### Task statement
State the number of lines in the following material that contain the string "linejoin", and nothing else.

### Supplied material
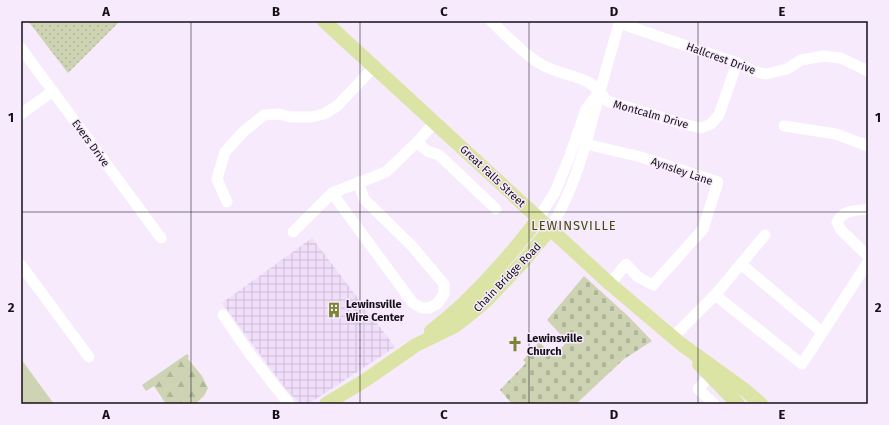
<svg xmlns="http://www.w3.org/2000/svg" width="889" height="425" viewBox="0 0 889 425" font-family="'Fira Sans',sans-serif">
<defs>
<pattern id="industrial-grid" width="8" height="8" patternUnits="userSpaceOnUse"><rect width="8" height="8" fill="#f1defb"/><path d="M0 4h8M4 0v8" fill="none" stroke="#cebdd6"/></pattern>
<pattern id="grass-dots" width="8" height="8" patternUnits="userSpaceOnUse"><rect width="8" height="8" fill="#ced4b3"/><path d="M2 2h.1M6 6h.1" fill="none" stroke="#b0b599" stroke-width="1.8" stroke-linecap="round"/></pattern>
<pattern id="forest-firs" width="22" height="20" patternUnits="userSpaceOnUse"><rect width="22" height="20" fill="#ced4b3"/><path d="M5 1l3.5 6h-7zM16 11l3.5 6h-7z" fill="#b0b599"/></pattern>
<pattern id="cemetery-stones" width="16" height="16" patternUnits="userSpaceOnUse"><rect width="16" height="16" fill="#ced4b3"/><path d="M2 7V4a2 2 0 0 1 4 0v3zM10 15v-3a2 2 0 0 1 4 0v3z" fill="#b0b599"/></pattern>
</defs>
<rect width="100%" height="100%" fill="#f6eafc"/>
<path fill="url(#industrial-grid)" d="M 312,238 L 395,347 L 308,404 L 301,404 L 288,392 L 222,303 Z"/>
<path fill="url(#grass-dots)" d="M 28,21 L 120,21 L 68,73 Z"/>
<path fill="url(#forest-firs)" d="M 187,354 L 189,356 L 188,359 L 202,376 L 208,388 L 204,396 L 195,404 L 166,404 L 154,386 L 146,391 L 142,385 Z"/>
<path fill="url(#cemetery-stones)" d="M 584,276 L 629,317 L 652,341 L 624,359 L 576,404 L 512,404 L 500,390 L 526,363 L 523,360 L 539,342 L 554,356 L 566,343 L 563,337 L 547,320 Z"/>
<path fill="#ced4b3" d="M 21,359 L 54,404 L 21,404 Z"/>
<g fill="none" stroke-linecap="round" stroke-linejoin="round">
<g stroke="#fff" stroke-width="11">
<path d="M 491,21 C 506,35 521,52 539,63 C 554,73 572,74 588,82 C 596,86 602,94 607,101 L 683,124 L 701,128 L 711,124 L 719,115 L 737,63"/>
<path d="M 619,23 L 737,63 L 753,71 L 766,74 L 787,69 L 801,60 L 824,56 L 841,58 L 868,71"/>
<path d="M 21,48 L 161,238"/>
<path d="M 21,114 L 53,91"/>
<path d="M 784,126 L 836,134 L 868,146"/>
<path d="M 417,142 L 427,151 L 439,155 L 496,209"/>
<path d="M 586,144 L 641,157 L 718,182 L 703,229 L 653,285 L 638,277 L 626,264 L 610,284"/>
<path d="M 332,193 L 413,303 L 422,308 L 429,308 L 437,304 L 444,294 L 444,284 L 412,246 L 364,199 L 358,182"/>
<path d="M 227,202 L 217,179 L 225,152 L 243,132 L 264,115 L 279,114 L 290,117 L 311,117 L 324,114 L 337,106 L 374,67"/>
<path d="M 868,209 C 855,211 844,209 837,222 L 841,230 L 868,256"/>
<path d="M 538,219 L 555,192 L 569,158 L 586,109 L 597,95"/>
<path d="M 550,229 C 576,187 587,139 600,92 C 606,68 613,45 620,21"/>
<path d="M 293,232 L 332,193 L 386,172 L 417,142 L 435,122"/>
<path d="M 741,264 L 822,332"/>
<path d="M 21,265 L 89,357"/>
<path d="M 715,295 L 802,364 L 868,262"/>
<path d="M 223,315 L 249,353 L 289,404"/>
<path d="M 673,337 L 715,295 L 765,235"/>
<path d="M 710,376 L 698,389 L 714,404"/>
</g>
<g stroke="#dbe4a4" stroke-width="14">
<path d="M 324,21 L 610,284 L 681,344 L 746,391 L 761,404"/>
<path d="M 431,331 C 442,322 454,313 464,303 C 491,277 516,248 538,219"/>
<path d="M 699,364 L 738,404"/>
<path d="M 326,404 L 364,381 L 416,345 L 455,326 L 469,315 L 487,300 L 522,263 L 550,229"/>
</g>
</g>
<path fill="none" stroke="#151017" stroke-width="1" stroke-opacity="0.55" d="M 191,21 L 191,404M 360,21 L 360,404M 529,21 L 529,404M 698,21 L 698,404M 21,212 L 868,212"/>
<defs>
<symbol id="building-bare" viewBox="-9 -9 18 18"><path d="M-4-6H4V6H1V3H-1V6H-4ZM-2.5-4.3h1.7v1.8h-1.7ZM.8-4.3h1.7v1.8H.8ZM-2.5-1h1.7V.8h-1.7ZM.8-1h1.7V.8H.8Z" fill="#7b8532" stroke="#f6eafc" stroke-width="2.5" paint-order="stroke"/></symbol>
<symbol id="church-bare" viewBox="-9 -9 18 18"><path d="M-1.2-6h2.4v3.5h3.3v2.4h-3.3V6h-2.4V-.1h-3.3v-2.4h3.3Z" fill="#7b8532" stroke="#f6eafc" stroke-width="2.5" paint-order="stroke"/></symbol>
</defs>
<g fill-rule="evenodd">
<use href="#building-bare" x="323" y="299" width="22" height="22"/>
<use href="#church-bare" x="504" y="333" width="22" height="22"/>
</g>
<g text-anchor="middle" stroke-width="3" stroke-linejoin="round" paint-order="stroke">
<g font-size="11" fill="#151017" stroke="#f6eafc">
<text transform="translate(721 58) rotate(20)" y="4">Hallcrest Drive</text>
<text transform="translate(651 114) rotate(16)" y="4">Montcalm Drive</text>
<text transform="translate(91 143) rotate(54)" y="4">Evers Drive</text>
<text transform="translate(682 171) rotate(19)" y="4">Aynsley Lane</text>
<text transform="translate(493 176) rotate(43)" y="4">Great Falls Street</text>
<text transform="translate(507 277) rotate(-46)" y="4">Chain Bridge Road</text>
</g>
<g font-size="11" font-weight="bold" fill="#151017" stroke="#f6eafc" text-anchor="start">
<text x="346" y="308">Lewinsville<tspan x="346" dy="13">Wire Center</tspan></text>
<text x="527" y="342">Lewinsville<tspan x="527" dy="13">Church</tspan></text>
</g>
<g font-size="13" letter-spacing="1" fill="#434a0e" stroke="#f6eafc">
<text x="574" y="230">LEWINSVILLE</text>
</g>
</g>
<rect width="889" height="425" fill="none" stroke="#f6eafc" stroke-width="44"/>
<rect x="22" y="22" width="845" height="381" fill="none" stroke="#151017" stroke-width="1.5"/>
<g font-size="13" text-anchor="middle" font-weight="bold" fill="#151017">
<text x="106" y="16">A</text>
<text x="276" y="16">B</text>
<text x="444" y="16">C</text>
<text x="614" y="16">D</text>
<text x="782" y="16">E</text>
<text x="11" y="122">1</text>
<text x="878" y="122">1</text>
<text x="11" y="312">2</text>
<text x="878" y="312">2</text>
<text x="106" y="419">A</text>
<text x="276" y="419">B</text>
<text x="444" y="419">C</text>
<text x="614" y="419">D</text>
<text x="782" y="419">E</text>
</g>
</svg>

### Task response
2